Ensuite j’ai déambulé durant deux heures au cœur du marché qui en réalité ressemblait plus à des puces. C’est pourquoi j’ai été un peu déçue. Heureusement que j’ai eu quelques distractions, notamment lorsque je suis passée devant ce kebab dont le nom m’a fait sourire (remplacez une lettre pour voir…) :
Puis j’ai eu l’épisode gamin-qui-demande-la-charité. Celui là je le retiens, voici la scène : un petit garçon attendrissant jouait mal d’un instrument à corde. Toutefois sa charmante bouille lui permettait de récolter quelques piécettes. Je lui ai moi-même donné une pièce afin de ne pas avoir l’impression de voler ma photo mais j’aurais dû prendre un film. Après quelques minutes le garçon a jaugé d’un coup d’œil rapide sa collecte, a rangé son instrument dans la foulée, pris les pièces et couru au stand d’en face…afin de s’acheter une glace. C’est beau la jeunesse qui ne se laisse pas abattre par la chaleur !
Concernant le marché en lui-même je peux vous assurer que certains stands ne vendent pas que du rêve. Alors que je me faufilais au milieu de la foule, je sentis une odeur puissante de fruits de mers et pour cause : sur les étalages se trouvaient des sachets remplis de coques et palourdes, de crabes, de poissons…le tout crû. Hum bonjour l’hygiène, enfin ils reposaient tout de même sur un lit de glaçons…fondus. Rassurez-vous, les ventilateurs permettent d’éloigner les mouches donc tout va bien !

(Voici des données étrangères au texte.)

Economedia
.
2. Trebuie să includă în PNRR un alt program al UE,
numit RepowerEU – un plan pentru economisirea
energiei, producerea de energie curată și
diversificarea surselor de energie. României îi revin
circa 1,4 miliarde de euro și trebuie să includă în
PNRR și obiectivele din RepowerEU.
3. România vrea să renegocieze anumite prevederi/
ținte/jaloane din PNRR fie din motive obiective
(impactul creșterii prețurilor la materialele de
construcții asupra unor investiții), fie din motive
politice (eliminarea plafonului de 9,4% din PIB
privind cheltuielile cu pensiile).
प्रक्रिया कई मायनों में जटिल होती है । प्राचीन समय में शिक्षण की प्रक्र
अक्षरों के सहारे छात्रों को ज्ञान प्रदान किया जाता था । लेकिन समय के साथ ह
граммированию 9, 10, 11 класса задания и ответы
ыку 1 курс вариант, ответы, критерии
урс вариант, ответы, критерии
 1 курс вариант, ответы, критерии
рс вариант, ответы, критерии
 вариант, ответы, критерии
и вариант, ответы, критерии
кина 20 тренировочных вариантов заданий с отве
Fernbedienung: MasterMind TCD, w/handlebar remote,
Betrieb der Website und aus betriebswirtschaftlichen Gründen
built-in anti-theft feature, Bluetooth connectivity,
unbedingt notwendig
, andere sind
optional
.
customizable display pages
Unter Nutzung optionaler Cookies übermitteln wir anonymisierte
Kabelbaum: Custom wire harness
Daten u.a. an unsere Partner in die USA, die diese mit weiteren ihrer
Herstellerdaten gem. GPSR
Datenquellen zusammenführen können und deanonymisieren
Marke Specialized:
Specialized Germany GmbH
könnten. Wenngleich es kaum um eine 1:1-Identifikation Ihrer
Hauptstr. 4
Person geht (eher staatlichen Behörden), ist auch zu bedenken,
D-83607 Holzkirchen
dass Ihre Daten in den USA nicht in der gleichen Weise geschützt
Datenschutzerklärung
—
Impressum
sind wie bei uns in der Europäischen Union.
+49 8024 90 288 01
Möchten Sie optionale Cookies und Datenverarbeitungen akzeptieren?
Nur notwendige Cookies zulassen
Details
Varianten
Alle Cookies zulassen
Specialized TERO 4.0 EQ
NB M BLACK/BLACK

Pour conclure sur ce marché je vous glisse une dernière photo et je vous laisse vous choisir une tasse, un vase ou autre. On se revoit l’année prochaine :
Le soir j’ai passé ma dernière soirée à Bangkok en compagnie de Shoko qui s’envolait vers l’Inde le lendemain. Pour fêter cela nous avons goûté une bière thaïe et j’avoue que c’est meilleur que ce que j’ai pu boire en Chine. Enfin, il y avait une vieille guitare qui moisissait là mais comme la japonaise n’y connaissait rien et ne parlait pas français, j’ai osé me lancer et un petit air de Saez s’est envolé depuis le toit de l’auberge.
Le lendemain direction Ayutthaya, l’une des anciennes capitales du royaume Siam qui a connu son apogée au cours du XIIIe siècle avant de se faire piller notamment par les birmans.